[EXCERPT PROVIDED]
[Begin]
What surprised me most when I finally got to see The Departed this past week was its tautness – compared with Infernal Affairs, it’s a master class on how pacing, editing & the presence of the right score (Scorsese’s with its almost gentle Rolling Stones undertones is by Lord of the Rings veteran Howard Shore) are what make a film tight, not length. The film also showcases the best acting Jack Nicholson has done in at least a decade & the best Leonardo Di Caprio has done since, say, What’s Eating Gilbert Grape? (for which Di Caprio rightfully was nominated for an Oscar). Di Caprio comes across as a completely different human being in this film, something Matt Damon couldn’t do if his life depended on it (Damon’s a decent enough thespian, tho with limited range), and something Nicholson hasn’t tried since Five Easy Pieces. The one Oscar nod for acting to come out of this film, for Mark Wahlberg’s good cop with a bad mouth, is bizarre given the degree to which Di Caprio & Nicholson offer master classes here. Marky Mark hardly has more to do in this film than his brother Robert, who plays an FBI agent. Also excellent in smaller roles are Vera Farmiga, as the police psychologist who always falls for the wrong guys, and British actor Ray Winstone, as one of Nicholson’s goons, Mr. French.

The plot of the two movies is identical. Street kid gets noticed by local mob boss & sent to the police academy in order to give the boss a pair of ears on the inside; second police cadet gets picked for a deep undercover assignment & accordingly gets drummed out of the academy, given a rap sheet, and told to fend for himself as he infiltrates the mob boss’ organization. At which point both the undercover cop and the “rat” inside the police department spend much time trying to figure out just who the other one is, while also not getting caught themselves. The architecture of the plot, originally written by Siu with Felix Chong, is marvelously crafted & dazzlingly complex. It’s certainly conceivable that I found Scorsese’s telling “cleaner” because I’d already seen Infernal Affairs, but I don’t really think so. One of the layers of difficulty that Scorsese has added is the physical similarities of Di Caprio and Damon, which could (and I think this is intentional on the director’s part) confuse even fans of the two, especially during the first half hour of the film. That’s not in the Hong Kong film. Another is the presence of Boston accents all around. I felt, as I often do, say, when watching Shakespeare, that I could have used subtitles for the first ten or so minutes as my ears adjusted.
[End]
[DATASET EXTRACT]
[Begin]
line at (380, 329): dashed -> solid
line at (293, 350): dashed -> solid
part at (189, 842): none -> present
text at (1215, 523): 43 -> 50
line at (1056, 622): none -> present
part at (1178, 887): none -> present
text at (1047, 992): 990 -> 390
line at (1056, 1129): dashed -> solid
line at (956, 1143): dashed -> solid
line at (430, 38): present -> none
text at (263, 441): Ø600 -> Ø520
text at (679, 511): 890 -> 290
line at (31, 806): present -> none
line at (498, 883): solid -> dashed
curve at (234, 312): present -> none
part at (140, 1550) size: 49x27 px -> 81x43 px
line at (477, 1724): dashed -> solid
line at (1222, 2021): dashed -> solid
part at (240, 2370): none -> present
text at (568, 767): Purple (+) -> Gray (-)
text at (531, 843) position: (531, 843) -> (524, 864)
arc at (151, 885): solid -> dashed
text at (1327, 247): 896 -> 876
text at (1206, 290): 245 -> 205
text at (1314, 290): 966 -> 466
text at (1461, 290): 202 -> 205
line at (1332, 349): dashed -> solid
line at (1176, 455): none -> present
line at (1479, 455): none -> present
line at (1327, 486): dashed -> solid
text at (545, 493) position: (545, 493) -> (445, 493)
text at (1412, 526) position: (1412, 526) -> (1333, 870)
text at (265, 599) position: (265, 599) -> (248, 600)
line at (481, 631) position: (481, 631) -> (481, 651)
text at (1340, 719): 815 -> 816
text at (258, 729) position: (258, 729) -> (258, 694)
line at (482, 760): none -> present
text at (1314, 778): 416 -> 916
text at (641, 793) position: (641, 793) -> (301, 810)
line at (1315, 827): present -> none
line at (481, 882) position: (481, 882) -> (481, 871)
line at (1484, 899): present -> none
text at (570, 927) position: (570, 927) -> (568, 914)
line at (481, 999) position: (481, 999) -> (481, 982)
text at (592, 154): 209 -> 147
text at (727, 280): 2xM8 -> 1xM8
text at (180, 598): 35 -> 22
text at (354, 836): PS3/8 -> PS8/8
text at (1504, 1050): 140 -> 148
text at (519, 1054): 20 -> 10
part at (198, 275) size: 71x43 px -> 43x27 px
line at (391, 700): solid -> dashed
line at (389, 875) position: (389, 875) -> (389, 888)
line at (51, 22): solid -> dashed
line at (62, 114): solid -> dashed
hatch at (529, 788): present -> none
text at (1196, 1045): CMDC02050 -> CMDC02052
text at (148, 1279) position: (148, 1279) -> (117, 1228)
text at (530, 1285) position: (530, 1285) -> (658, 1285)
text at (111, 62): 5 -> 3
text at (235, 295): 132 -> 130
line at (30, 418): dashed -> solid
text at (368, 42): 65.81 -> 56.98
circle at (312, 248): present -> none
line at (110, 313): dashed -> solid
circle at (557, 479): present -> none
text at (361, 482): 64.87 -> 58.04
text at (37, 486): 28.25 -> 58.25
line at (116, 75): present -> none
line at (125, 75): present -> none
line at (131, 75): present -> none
[End]
[PROBLEM DETAILS]
List every film title mentioned in the review of The Departed above.

[SOLUTION]
The Departed, Infernal Affairs, Lord of the Rings, What's Eating Gilbert Grape?, Five Easy Pieces